La défaite des révolutionnaires

Un certain nombre de raisons ont conduit à l’échec de la révolution. Saleh a continué à bénéficier de la loyauté tribale au sein de l’armée. Les États du Golfe sont intervenus en sa faveur une fois qu’un règlement politique a été trouvé. Le nouveau gouvernement n’a pas reçu d’appui pour se renforcer de manière à ce qu’il puisse reconstruire une armée loyale à l’État. Enfin, les jeunes qui avaient fait la révolution ont été marginalisés.

Ces facteurs ont eu pour conséquence un accroissement de l’influence des houthistes, de connivence avec des fidèles de Saleh au sein de l’armée, et ceci dès le début. Dans le processus, le gouvernement transitoire a affaibli les forces militaires pro-révolution et les jeunes révolutionnaires eux-mêmes, car le nouveau pouvoir central a réussi à s’imposer étant donné qu’il a été porté par ces mêmes forces. En même temps, les houthistes complotaient avec Saleh –- jouissant de l’immunité et bénéficiant du rétablissement de ses relations avec certains pays du Golfe -– pour faire avorter l’expérience révolutionnaire.

Au niveau régional, les opposants à la transition ont exploité le fait que la plupart des États du Golfe –- Qatar excepté –- n’entretiennent pas de bons rapports avec les révolutions arabes et ont des approches contradictoires quant à la coexistence avec un système pluraliste de gouvernement au Yémen. De plus, l’Iran a ouvert plusieurs fronts dans la région depuis le déclenchement de la crise syrienne, tandis que la Russie veille à ce que les positions du Conseil de sécurité de l’ONU ne soient pas contraires aux intérêts des alliés de l’Iran dans la région et n’adopte pas de résolution à l’encontre des houthistes, en refusant toute mesure tangible et significative.

Des partis et des mouvements politiques organisés sur une base confessionnelle surgissent dans des pays qui n’en avaient pas connu auparavant, encouragés par des soutiens régionaux.
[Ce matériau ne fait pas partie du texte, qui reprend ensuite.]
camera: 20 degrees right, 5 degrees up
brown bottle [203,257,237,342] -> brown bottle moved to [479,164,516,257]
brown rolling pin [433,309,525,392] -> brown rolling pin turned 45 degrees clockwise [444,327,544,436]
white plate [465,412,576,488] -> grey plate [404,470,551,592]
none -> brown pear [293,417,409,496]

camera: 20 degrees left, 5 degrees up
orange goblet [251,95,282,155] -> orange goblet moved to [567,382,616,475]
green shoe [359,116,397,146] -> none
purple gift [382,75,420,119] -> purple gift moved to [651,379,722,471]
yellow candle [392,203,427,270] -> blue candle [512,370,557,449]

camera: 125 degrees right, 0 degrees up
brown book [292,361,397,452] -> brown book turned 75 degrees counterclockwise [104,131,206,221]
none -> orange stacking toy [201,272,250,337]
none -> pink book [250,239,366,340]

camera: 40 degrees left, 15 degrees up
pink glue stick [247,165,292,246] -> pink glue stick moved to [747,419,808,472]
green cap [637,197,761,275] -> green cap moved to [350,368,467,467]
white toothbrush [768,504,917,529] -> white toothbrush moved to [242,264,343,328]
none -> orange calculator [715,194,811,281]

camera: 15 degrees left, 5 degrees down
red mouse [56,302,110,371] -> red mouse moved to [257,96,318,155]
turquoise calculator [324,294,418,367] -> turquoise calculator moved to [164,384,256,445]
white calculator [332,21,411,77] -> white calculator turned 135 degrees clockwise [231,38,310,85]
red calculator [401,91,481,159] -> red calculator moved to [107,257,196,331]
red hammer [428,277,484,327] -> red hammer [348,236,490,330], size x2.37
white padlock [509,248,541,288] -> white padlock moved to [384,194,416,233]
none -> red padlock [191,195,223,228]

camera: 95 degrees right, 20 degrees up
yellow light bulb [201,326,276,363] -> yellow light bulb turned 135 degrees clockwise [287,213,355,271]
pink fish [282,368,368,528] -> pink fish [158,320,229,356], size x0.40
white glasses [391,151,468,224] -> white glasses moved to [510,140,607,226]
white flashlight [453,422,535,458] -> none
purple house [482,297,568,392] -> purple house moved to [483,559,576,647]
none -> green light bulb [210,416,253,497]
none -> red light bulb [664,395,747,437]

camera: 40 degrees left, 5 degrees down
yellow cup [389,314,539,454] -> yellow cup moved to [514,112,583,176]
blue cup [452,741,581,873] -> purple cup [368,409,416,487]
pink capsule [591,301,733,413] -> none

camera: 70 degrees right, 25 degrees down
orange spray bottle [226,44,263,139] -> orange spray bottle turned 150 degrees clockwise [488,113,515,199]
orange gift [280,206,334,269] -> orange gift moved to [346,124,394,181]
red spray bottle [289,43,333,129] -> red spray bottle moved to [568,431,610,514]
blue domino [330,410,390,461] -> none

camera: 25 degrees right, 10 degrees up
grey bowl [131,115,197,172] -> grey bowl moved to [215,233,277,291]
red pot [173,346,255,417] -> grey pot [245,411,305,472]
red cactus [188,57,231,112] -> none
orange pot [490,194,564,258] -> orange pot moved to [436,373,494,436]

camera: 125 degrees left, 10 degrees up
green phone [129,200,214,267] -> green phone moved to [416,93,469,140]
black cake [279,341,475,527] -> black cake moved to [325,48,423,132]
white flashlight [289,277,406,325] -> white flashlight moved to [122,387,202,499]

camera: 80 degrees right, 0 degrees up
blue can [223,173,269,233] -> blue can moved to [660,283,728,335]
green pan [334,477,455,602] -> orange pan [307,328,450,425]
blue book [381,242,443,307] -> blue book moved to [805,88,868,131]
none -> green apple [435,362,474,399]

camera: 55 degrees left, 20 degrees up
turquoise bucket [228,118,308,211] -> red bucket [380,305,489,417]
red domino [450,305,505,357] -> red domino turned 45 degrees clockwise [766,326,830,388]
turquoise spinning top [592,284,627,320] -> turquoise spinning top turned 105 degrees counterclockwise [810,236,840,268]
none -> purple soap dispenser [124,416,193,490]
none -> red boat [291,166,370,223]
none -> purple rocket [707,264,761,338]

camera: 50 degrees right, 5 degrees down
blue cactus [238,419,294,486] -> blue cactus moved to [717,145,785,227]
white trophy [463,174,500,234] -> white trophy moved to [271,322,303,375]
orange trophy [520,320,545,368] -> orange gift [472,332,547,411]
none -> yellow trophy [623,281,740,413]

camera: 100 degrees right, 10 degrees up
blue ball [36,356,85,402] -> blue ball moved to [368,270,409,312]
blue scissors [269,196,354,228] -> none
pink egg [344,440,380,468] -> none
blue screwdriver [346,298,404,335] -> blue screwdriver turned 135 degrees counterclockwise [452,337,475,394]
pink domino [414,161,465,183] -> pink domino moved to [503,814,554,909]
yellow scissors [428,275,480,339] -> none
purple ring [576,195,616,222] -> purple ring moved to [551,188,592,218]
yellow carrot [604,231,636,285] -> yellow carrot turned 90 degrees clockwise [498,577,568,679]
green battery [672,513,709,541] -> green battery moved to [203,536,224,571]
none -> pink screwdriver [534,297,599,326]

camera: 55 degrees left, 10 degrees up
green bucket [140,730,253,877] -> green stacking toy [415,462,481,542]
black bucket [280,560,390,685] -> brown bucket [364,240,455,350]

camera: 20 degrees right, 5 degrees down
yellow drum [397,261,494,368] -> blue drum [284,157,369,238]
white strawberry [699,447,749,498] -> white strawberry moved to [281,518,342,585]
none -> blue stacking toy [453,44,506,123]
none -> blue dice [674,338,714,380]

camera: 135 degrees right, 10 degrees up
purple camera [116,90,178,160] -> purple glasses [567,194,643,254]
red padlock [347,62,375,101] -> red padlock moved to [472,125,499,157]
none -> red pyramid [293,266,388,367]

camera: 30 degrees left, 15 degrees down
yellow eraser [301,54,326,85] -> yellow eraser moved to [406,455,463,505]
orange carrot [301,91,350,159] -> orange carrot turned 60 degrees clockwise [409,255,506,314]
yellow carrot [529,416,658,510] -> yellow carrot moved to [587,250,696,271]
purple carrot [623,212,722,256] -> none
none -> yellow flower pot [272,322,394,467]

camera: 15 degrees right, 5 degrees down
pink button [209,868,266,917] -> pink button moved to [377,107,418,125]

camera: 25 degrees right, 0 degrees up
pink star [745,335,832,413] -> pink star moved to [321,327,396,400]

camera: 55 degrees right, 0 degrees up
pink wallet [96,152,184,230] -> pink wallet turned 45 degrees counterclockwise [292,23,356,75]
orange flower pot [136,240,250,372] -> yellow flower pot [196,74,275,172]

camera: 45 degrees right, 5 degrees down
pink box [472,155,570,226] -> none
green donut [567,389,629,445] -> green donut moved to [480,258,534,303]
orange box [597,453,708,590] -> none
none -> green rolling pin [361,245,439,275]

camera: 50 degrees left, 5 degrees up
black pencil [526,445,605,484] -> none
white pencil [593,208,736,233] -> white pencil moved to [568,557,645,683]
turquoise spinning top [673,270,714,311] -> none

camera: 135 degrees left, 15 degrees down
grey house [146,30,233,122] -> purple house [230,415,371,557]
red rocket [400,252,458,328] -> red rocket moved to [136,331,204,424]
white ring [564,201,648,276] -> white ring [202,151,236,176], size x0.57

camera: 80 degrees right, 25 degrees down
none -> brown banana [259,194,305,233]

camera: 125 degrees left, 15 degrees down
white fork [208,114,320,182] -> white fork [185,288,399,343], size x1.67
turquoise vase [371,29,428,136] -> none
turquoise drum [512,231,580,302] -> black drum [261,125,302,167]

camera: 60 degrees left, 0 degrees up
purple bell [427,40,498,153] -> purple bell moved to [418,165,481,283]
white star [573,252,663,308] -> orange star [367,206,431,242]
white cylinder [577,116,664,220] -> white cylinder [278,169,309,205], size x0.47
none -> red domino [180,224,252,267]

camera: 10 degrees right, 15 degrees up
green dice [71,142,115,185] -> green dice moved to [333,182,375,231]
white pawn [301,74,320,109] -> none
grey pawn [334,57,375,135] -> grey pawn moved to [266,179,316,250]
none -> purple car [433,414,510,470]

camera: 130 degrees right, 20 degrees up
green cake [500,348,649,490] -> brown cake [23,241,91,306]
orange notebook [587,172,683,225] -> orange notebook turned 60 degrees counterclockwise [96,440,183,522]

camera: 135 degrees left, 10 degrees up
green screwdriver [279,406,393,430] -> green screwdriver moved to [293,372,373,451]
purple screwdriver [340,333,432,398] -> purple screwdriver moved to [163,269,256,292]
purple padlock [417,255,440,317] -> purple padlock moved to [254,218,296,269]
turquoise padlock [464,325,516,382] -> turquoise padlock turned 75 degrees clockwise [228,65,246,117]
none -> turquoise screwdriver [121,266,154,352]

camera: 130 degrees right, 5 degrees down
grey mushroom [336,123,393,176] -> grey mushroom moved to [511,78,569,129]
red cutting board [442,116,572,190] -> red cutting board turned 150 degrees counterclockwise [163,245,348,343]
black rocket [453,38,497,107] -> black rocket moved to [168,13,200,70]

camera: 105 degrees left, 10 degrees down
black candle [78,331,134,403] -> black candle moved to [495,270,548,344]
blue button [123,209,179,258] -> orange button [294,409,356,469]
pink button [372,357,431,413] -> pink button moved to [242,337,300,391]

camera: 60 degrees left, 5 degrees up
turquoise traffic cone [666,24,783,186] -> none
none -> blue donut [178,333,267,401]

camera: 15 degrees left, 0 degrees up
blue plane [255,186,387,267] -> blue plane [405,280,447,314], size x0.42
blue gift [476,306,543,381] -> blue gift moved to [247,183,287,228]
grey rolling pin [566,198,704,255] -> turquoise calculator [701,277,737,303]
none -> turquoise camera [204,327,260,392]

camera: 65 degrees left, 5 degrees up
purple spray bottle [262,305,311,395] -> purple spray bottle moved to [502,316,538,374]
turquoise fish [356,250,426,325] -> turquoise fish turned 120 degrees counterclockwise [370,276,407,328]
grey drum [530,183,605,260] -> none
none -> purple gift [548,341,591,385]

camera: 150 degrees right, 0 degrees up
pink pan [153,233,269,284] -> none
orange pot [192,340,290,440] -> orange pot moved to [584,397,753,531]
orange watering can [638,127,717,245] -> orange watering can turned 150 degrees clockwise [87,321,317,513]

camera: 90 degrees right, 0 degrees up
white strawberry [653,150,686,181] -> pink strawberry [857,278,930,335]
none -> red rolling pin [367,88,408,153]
Non seulement ces mouvements se développent, mais ils donnent également lieu à des réactions où la lecture confessionnelle prime pour tout. Les houthistes ne gouverneront pas l’ensemble du Yémen, car il y a plusieurs forces sociales et politiques qui les en empêcheront. Si ces forces s’engagent en faveur d’une vision politique qui intègre un nationalisme reconnaissant l’égalité des citoyens, elles prévaudront.

1NDLR. L’imamat zaydite est un régime politico-religieux propre à l’histoire des hauts plateaux du Yémen. Il se fondait sur la sélection (le plus souvent non héréditaire) de l’imam, à la fois monarque et chef politique, militaire et religieux parmi la catégorie des descendants du Prophète, les sayyid. Le régime a perduré jusqu’en 1962.

2NDLR. La formule al-rafidha est communément employée par les sunnites pour stigmatiser les chiites duodécimains, partisans du calife Ali, qui ne reconnaissaient pas la légitimité des califes Abou Bakr, Omar et Othman, compagnons du prophète Mohammed en tant que successeurs de celui-ci.

3NDLR. contrairement au chiisme duodécimain selon les sunnites.